Tareas por hacer:
1. Devuelve, copiado sin cambios, el tramo del texto sobre la lámpara del abuelo que va desde "Esa lámpara siempre" hasta "con intensidad obsesiva.".
2. Enumera los autores que, según el texto sobre la lámpara del abuelo, leía el abuelo.
3. Prolonga el texto sobre la lámpara del abuelo a partir de su última oración.

Fragmento del documento:
+++
Mi lámpara
Washington Abdala
Estoy mirando una lámpara de mi abuelo que estaba en su consultorio. Era médico. Un médico de otra época, de esos que leían Dostoyevsky, Florencio Sánchez, García Lorca y lo que se le pusiera adelante.
La lámpara me retrotrae a los cumpleaños familiares donde toda la familia, previo al pasaje al comedor, andaba por el escritorio de mi abuelo y su biblioteca. Yo tenía la sensación, era un niño de seis años, que toda esa gente invadía mi terreno y la lámpara de una opalina clarita, con un paisaje nevado de algún lugar del mundo que no conoceré, era mi testigo de semejante vejación.
Esa lámpara siempre me sedujo por su prestancia, algo así como un obelisco en medio de un escritorio austero y una biblioteca llena de libros. Por allí andaba mi tía Iris, la más chica de mis tías, y la más enérgica, otra médica que sentía –creo yo- que era una continuidad de mi abuelo. Supongo que mi madre y sus otras hermanas también sienten lo mismo (ellas están por acá, por suerte, ya grandes) pero mi tía Iris, vaya uno a saber, se fue demasiado rápido. La lámpara me la recuerda también, me recuerda todo el tiempo, por eso no la observo con intensidad obsesiva.
La lámpara me hace acordar a los minutos previos a los buenos momentos, luego tengo borrados esos momentos que se suponía eran la felicidad, por eso construí mi teoría que la felicidad es una expectativa, es un creer que algo lindo va a suceder y si sucede, ese era el plan, punto, fue lo que tenía que ser. O sea la felicidad es lo que creemos sucederá, luego, cuando sucede ya no vale tanto. El deseo pudo más. ¿Me explico?
+++
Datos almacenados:
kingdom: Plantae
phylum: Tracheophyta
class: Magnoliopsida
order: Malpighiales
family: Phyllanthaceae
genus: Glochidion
+++
Respuestas por tarea:
1.
Esa lámpara siempre me sedujo por su prestancia, algo así como un obelisco en medio de un escritorio austero y una biblioteca llena de libros. Por allí andaba mi tía Iris, la más chica de mis tías, y la más enérgica, otra médica que sentía –creo yo- que era una continuidad de mi abuelo. Supongo que mi madre y sus otras hermanas también sienten lo mismo (ellas están por acá, por suerte, ya grandes) pero mi tía Iris, vaya uno a saber, se fue demasiado rápido. La lámpara me la recuerda también, me recuerda todo el tiempo, por eso no la observo con intensidad obsesiva.

2. Dostoyevsky, Florencio Sánchez, García Lorca

3.
La vida es la lámpara que tengo ahora a mi lado, que me mira y la miro, ya no es una cosa inanimada, es un testigo de tantas cosas que nos han pasado y ella impertérrita, firme, enhiesta, sólida, todo lo que yo he pasado a lo largo de la vida cuando los golpes me han sacado pedazos del alma ella lo vio todo. Lo vio y quizás lo entendió, no lo sé.
La lámpara quizás sufra pero no me lo dice. No sé cómo hacer para saber si a ella le duelen las cosas. Ahora mismo la estoy mirando y siento que sabe cosas y no me las cuenta, solo ilumina mis papeles, que son solo eso, papeles de la nada, de la vida diaria, de obligaciones y punto. La lámpara vio crecer a mis hijos, como vio crecer a los hijos de mis abuelos y ojalá siga algún ciclo que a ella le guste. La pobre siempre ha seguido el destino de los demás. Al fin y al cabo no sé si me quiere iluminar a mí, o querría estar apagada en paz, descansando en el cuartito del fondo, donde duermen las cosas que sentenciamos que pasen al olvido.
De veras no querría que pasara a cuarteles de invierno, la observo nuevamente y me parece que no quiere salir de la cancha, que quiere estar rindiendo honores a la electricidad que transita por ella y a la lamparita que la ayuda a resplandecer. Me parece que mi lámpara y yo moriremos juntos.